Research Profile (Maximum Rigor)¶
research_validator = Validator(rules=[
GrainValidationRule(),
IndicatorAggregationRule(),
ComparabilityRule(),
UniverseMatchRule(),
RequireUniverseRule(), # Universe must be explicit
RequireComparabilityAckRule(), # Must acknowledge partial comparability
RequireMethodologyMatchRule(), # Methods must match exactly
])
Strictest validation. Suitable for academic/research use.
Planned Rules¶
These rules are defined in scope but not yet implemented:
UniverseMatchRule¶
Checks that combined datasets have compatible universes.
| Situation | Severity |
|---|---|
| Same universe | ALLOW |
| Compatible universes (subset) | WARN |
| Incompatible universes | BLOCK |
ComparabilityRule¶
Assesses overall dataset comparability.
| Situation | Severity |
|---|---|
| Full comparability | ALLOW |
| Partial (with crosswalk) | WARN |
| None | BLOCK |
ReferenceSystemVersionRule¶
Checks alignment of reference system versions.
| Situation | Severity |
|---|---|
| Same version | ALLOW |
| Different version, crosswalk exists | WARN |
| Different version, no crosswalk | BLOCK |
GrainValidationRule¶
Validates that aggregation requests are compatible with data grain.
Issue Structure¶
@dataclass
class Issue:
code: str # Unique identifier
severity: Severity # ALLOW, WARN, REQUIRE_ACK, BLOCK
message: str # Human-readable explanation
details: dict[str, Any] # Machine-readable context
remediations: list[Remediation] # Suggested fixes
Issue Codes¶
Issue codes should be: - Unique — One code per rule/situation - Stable — Don't change codes between versions - Searchable — Users can Google them - Descriptive — Hint at the problem
Examples:
- INDICATOR_AGG_NOT_ALLOWED
- UNIVERSE_MISMATCH
- CROSSWALK_REQUIRED
- REFERENCE_VERSION_MISMATCH
Remediations¶
@dataclass
class Remediation:
action: str # Machine-readable action type
label: str # Human-readable description
required_fields: list[str] # Fields needed to apply this remediation
Action types:
- DEFINE_INDICATOR — Add indicator definition
- CHANGE_AGG — Use different aggregation
- ADD_CROSSWALK — Provide crosswalk mapping
- ACKNOWLEDGE — Accept and proceed
- REWRITE_PLAN — Use modified query
Configuring Severity¶
For some rules, severity can be configured:
class ConfigurableRule(Rule):
def __init__(self, severity: Severity = Severity.BLOCK):
self.severity = severity
def evaluate(self, plan, catalog) -> list[Issue]:
if self._is_violation(plan, catalog):
return [Issue(
code="...",
severity=self.severity, # Use configured severity
...
)]
return []
# Use as WARN instead of BLOCK
relaxed_rule = ConfigurableRule(severity=Severity.WARN)

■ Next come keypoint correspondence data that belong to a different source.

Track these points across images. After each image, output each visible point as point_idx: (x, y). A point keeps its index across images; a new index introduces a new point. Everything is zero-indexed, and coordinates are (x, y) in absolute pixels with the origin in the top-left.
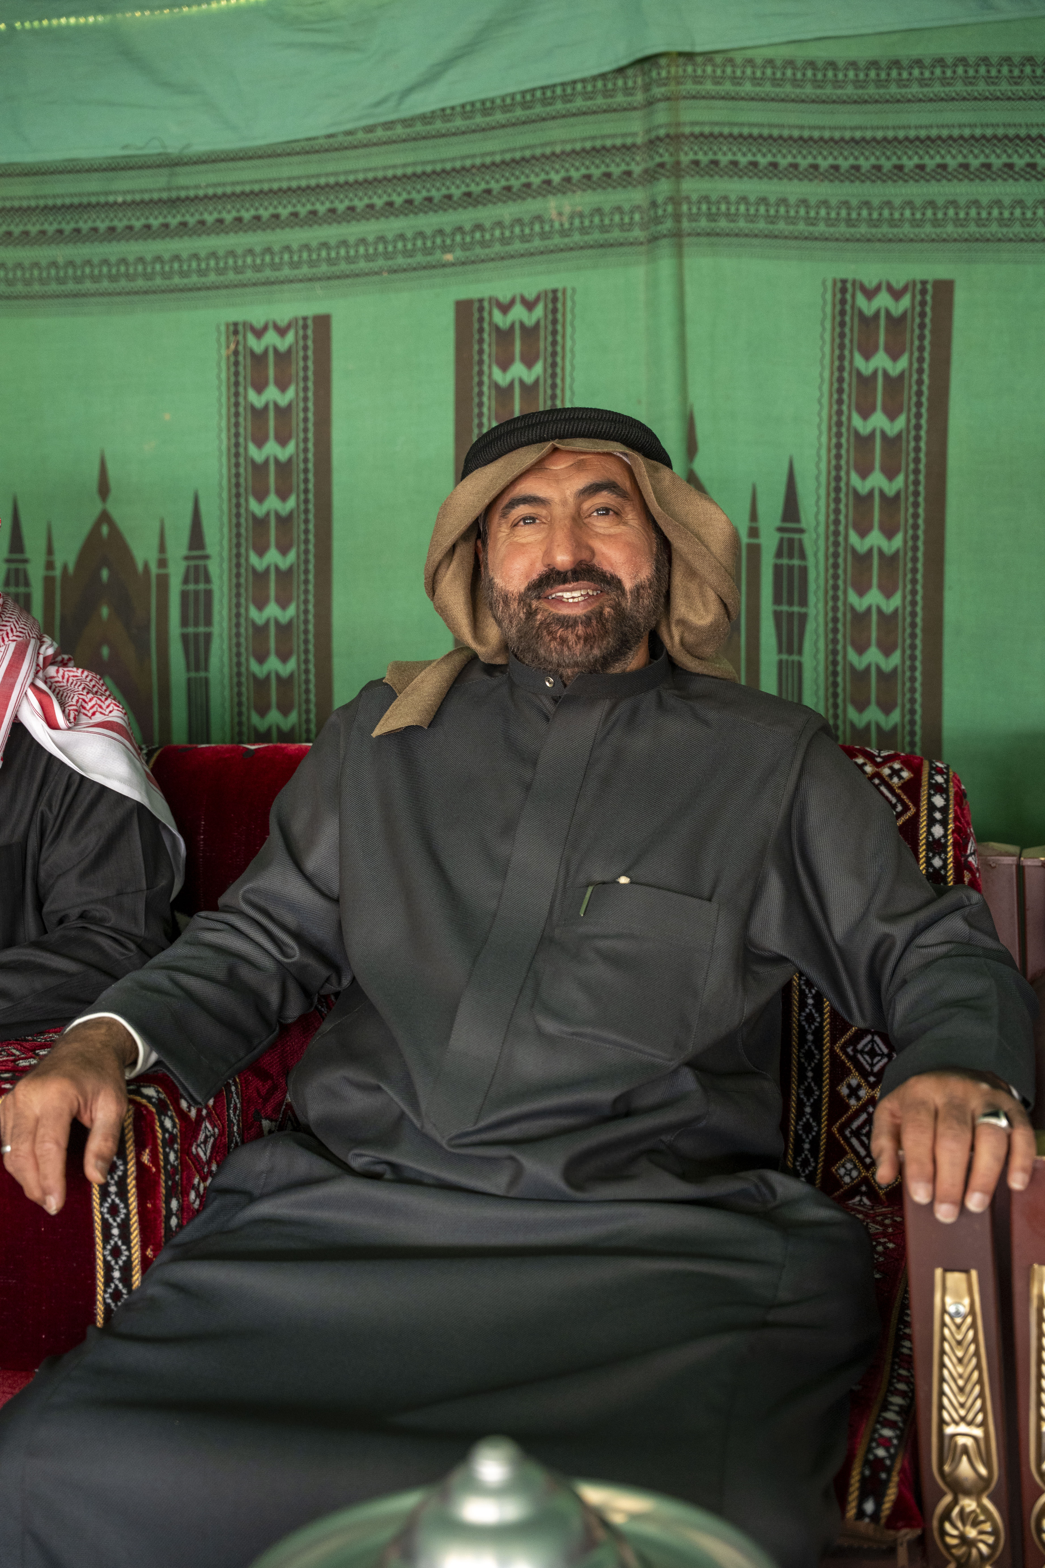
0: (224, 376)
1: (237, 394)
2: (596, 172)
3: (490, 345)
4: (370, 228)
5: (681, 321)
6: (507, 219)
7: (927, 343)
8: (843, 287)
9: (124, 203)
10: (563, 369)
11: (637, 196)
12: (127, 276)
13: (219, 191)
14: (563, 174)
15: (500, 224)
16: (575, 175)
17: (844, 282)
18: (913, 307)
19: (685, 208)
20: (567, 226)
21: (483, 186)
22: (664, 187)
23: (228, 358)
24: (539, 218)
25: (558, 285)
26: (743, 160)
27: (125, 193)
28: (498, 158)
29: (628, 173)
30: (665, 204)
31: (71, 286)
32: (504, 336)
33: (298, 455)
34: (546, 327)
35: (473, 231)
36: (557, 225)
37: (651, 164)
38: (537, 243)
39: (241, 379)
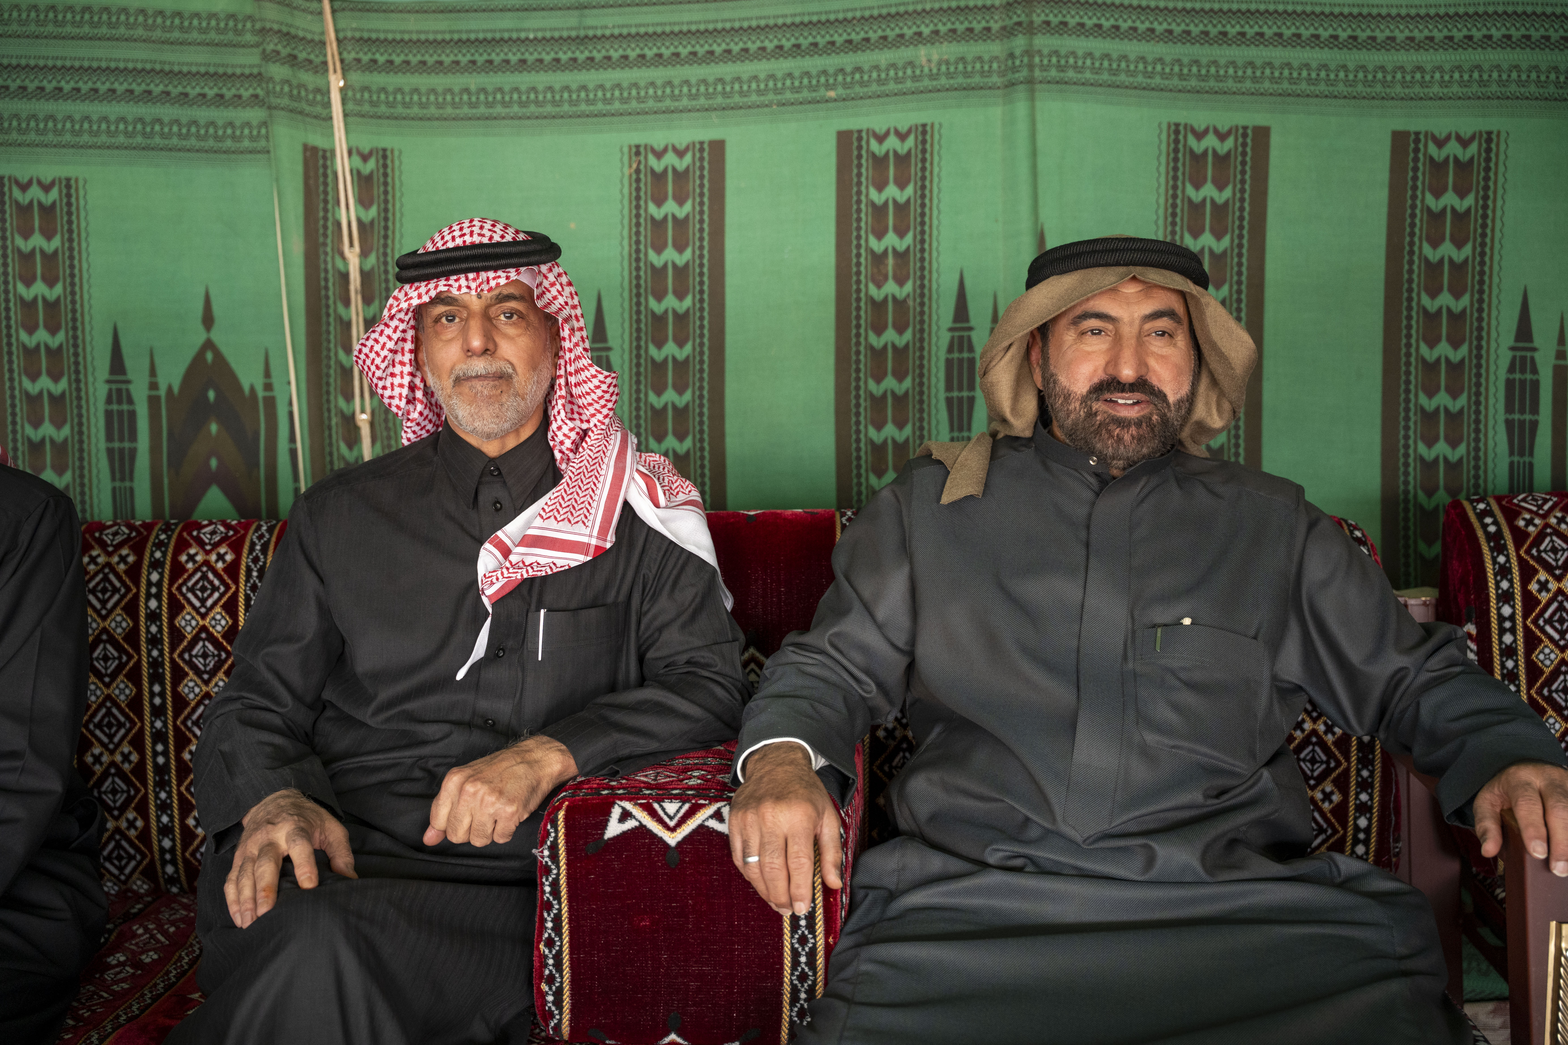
0: (626, 191)
1: (638, 207)
2: (960, 28)
3: (867, 169)
4: (762, 68)
5: (1034, 153)
6: (883, 64)
7: (1247, 177)
8: (1176, 130)
9: (535, 39)
10: (931, 191)
11: (995, 48)
12: (537, 102)
13: (625, 31)
14: (932, 27)
15: (877, 67)
16: (943, 29)
17: (1177, 125)
18: (1236, 148)
19: (1037, 60)
20: (935, 71)
21: (862, 35)
22: (1019, 43)
23: (630, 176)
24: (911, 64)
25: (928, 121)
26: (1089, 23)
27: (535, 30)
28: (876, 13)
29: (988, 29)
30: (1022, 56)
31: (482, 110)
32: (880, 162)
33: (694, 261)
34: (916, 156)
35: (853, 73)
36: (926, 70)
37: (1009, 23)
38: (909, 84)
39: (642, 194)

This allows deployments to choose their strictness level.
Testing Rules¶
def test_indicator_aggregation_rule_blocks_sum():
# Setup
rule = IndicatorAggregationRule()
plan = make_plan_with_indicator_sum()
catalog = make_catalog_with_indicator()
# Execute
issues = rule.evaluate(plan, catalog)
# Assert
assert len(issues) == 1
assert issues[0].code == "INDICATOR_AGG_NOT_ALLOWED"
assert issues[0].severity == Severity.BLOCK
def test_indicator_aggregation_rule_allows_recompute():
# Setup
rule = IndicatorAggregationRule()
plan = make_plan_with_indicator_sum()
catalog = make_catalog_with_recomputable_indicator()
# Execute
issues = rule.evaluate(plan, catalog)
# Assert
assert len(issues) == 0 # RECOMPUTE policy allows aggregation
See tests/unit/domain/services/test_validator.py for examples.